The other threat the Avengers have been facing the past few months is their new government security advisor Henry Peter Gyrich. Gyrich has revoked the team’s special permits, meaning that they cannot launch a Quinjet legally. So when the Avengers Computer is able to correlate the data and indicate a location in Forest Hills, the Avengers head outside to a nearby streetcorner, where Iron Man commandeers a passing bus to convey them to their destination, putting off all of the passengers. This too is one of the best-remembered scenes in this storyline, and a good example of the sort of down-to-Earth humor that Stan Lee and his compatriots tried to infuse their super hero sagas with.

So the team trucks out to the suburbs, and is an incongruous sight to everybody they encounter there. They knock on the door to Michael and Carina’s home. Michael lets them in, claiming to know nothing about this Enemy they’re looking for, and the Avengers quickly toss the place, finding no evidence of their quarry present. Iron man goes to apologize to their host for the intrusion when suddenly Starhawk has an outburst. You see, he still can’t detect Michael in any way, and so from his point of view, the Avengers have been carrying on a conversation with empty space for several minutes. It’s a very clever way to turn Starhawk’s deficit into a decided advantage.

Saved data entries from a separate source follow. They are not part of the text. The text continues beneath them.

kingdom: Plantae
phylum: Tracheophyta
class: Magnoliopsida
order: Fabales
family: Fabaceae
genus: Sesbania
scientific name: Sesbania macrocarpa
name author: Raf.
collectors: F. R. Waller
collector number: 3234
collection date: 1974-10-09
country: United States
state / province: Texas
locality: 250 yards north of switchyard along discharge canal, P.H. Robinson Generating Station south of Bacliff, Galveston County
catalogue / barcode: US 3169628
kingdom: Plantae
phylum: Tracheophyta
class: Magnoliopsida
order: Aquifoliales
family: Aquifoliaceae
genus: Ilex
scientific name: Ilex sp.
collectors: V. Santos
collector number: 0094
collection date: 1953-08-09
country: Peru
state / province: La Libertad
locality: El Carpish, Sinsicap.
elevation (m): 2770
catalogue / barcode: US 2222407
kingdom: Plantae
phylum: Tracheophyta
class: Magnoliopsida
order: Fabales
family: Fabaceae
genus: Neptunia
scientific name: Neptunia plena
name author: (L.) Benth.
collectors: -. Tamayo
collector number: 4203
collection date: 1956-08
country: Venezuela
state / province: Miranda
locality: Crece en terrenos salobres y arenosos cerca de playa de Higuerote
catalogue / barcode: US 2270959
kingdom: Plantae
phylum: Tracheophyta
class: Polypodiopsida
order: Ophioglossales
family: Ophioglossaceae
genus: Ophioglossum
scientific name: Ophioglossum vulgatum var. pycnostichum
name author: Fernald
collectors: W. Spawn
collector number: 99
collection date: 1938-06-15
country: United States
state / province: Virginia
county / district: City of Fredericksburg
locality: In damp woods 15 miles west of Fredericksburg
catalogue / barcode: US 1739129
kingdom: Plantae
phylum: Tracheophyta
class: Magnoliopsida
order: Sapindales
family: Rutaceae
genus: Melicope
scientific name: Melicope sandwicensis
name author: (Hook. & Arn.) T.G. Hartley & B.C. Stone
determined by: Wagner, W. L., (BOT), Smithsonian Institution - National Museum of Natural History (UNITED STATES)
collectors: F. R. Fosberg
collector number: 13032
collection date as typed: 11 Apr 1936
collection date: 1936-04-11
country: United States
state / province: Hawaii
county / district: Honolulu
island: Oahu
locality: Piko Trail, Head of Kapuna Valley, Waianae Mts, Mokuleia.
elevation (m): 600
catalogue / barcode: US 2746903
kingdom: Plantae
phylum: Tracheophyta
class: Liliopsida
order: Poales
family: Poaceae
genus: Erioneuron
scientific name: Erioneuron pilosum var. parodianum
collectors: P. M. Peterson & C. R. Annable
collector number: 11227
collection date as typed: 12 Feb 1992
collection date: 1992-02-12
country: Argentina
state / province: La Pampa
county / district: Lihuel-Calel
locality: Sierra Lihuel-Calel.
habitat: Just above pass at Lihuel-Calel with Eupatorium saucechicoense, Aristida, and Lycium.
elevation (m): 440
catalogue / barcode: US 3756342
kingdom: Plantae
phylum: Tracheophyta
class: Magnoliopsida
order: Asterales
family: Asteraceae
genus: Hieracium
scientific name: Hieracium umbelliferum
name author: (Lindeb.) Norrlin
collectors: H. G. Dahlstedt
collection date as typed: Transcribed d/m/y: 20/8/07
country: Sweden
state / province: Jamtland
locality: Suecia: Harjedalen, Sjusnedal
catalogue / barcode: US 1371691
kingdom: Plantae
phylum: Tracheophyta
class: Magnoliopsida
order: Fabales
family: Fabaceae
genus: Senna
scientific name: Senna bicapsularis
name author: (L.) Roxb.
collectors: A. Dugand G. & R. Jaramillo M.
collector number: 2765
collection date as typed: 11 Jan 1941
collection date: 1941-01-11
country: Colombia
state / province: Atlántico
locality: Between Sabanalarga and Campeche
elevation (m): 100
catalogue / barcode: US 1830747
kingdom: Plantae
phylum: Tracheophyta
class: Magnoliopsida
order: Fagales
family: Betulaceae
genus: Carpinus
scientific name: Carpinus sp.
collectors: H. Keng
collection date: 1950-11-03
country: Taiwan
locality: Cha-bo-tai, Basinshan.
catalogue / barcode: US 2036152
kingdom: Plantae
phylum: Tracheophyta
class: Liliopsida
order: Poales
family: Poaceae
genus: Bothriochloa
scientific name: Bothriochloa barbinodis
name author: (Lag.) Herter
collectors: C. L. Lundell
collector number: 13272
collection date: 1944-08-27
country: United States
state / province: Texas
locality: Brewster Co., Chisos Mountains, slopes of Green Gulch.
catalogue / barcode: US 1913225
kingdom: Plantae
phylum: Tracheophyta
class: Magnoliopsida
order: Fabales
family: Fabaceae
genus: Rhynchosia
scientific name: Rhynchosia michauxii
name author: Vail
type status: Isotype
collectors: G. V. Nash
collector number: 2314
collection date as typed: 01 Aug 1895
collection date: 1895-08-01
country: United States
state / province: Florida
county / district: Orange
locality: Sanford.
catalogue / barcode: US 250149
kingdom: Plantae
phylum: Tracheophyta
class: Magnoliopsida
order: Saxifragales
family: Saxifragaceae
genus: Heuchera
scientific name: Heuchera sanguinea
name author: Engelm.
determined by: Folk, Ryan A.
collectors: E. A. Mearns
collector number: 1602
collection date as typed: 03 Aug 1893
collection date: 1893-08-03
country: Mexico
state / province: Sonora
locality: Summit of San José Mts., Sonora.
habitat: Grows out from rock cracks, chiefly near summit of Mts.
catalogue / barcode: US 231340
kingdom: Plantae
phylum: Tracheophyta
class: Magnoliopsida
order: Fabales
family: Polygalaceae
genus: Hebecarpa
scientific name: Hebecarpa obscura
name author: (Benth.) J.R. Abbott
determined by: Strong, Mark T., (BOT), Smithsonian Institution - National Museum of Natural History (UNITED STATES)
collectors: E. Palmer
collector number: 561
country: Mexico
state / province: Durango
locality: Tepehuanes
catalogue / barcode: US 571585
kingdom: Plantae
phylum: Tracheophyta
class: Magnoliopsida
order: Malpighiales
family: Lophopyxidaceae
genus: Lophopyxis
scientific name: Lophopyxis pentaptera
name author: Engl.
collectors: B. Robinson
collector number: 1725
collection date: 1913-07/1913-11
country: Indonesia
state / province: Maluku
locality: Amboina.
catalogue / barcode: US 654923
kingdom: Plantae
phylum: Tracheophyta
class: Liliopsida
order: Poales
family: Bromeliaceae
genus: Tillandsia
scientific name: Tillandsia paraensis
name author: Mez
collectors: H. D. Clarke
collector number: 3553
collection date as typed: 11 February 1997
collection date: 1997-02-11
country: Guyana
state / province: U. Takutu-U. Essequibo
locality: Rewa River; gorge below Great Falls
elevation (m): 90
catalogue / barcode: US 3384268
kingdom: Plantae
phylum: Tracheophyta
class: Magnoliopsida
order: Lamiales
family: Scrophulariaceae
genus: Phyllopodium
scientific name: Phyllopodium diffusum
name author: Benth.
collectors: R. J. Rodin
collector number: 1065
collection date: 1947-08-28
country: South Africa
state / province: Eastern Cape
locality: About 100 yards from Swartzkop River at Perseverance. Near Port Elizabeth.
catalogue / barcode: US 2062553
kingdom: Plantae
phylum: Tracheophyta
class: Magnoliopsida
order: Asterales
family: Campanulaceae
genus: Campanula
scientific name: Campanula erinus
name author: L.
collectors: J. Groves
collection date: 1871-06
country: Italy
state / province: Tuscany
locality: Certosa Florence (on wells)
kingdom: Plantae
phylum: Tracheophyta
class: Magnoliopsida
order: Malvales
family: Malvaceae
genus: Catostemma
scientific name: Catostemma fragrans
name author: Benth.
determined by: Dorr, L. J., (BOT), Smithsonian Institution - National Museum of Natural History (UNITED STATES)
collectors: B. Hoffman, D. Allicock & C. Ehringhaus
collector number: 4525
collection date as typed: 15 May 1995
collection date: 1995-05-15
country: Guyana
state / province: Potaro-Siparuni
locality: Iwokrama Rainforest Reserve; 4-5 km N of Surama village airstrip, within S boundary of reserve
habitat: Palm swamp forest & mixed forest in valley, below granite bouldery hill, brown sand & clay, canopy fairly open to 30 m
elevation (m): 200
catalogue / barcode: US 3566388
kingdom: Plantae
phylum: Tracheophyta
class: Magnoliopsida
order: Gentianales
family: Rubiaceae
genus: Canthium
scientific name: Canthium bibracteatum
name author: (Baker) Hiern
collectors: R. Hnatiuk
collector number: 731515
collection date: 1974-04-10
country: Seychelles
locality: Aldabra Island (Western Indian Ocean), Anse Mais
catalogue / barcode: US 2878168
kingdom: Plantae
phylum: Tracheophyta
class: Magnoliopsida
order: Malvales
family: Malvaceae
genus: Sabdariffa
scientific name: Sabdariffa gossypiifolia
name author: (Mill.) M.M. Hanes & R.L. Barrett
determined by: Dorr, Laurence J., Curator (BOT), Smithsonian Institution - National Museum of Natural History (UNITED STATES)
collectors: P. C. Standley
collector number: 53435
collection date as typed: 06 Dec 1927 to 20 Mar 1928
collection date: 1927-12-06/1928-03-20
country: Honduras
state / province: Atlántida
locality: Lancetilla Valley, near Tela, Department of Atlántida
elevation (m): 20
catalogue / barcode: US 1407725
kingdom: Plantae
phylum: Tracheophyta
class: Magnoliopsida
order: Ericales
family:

So the Enemy is discovered–and what’s more, now that he’s been revealed, he knows that the other great powers of the universe will similarly detect him. His plan to remake the universe into a paradise required subterfuge, but now he’s been inadvertently brought out into the open. And he is pissed about it–so pissed that he drops his suburban human façade, manifests his cosmic-empowered form, and prepares to wipe the Avengers from the face of the Earth. To Be Continued! After so many months of build-up, this felt like a truly epic moment of confrontation, and made me excited to see what was going to happen next!

The Avengers Assemble letters page in this issue includes a lengthy correspondence from Peter Sanderson, Marvel historian and future contributor to the Official Handbook to the Marvel Universe. Peter had a reputation for writing long, complex, thoughtful reactions to the books he was reading–I have little doubt that what is printed here was cut down from a longer letter that simply wouldn’t all fit in the available space.

4 thoughts on “BHOC: AVENGERS #176

  1. Even if dialoguing was passed off and the art was just plain good instead of Perez good, I think this is the best long term story Shooter ever did. There were so many moving parts and yet they stuck the landing hard.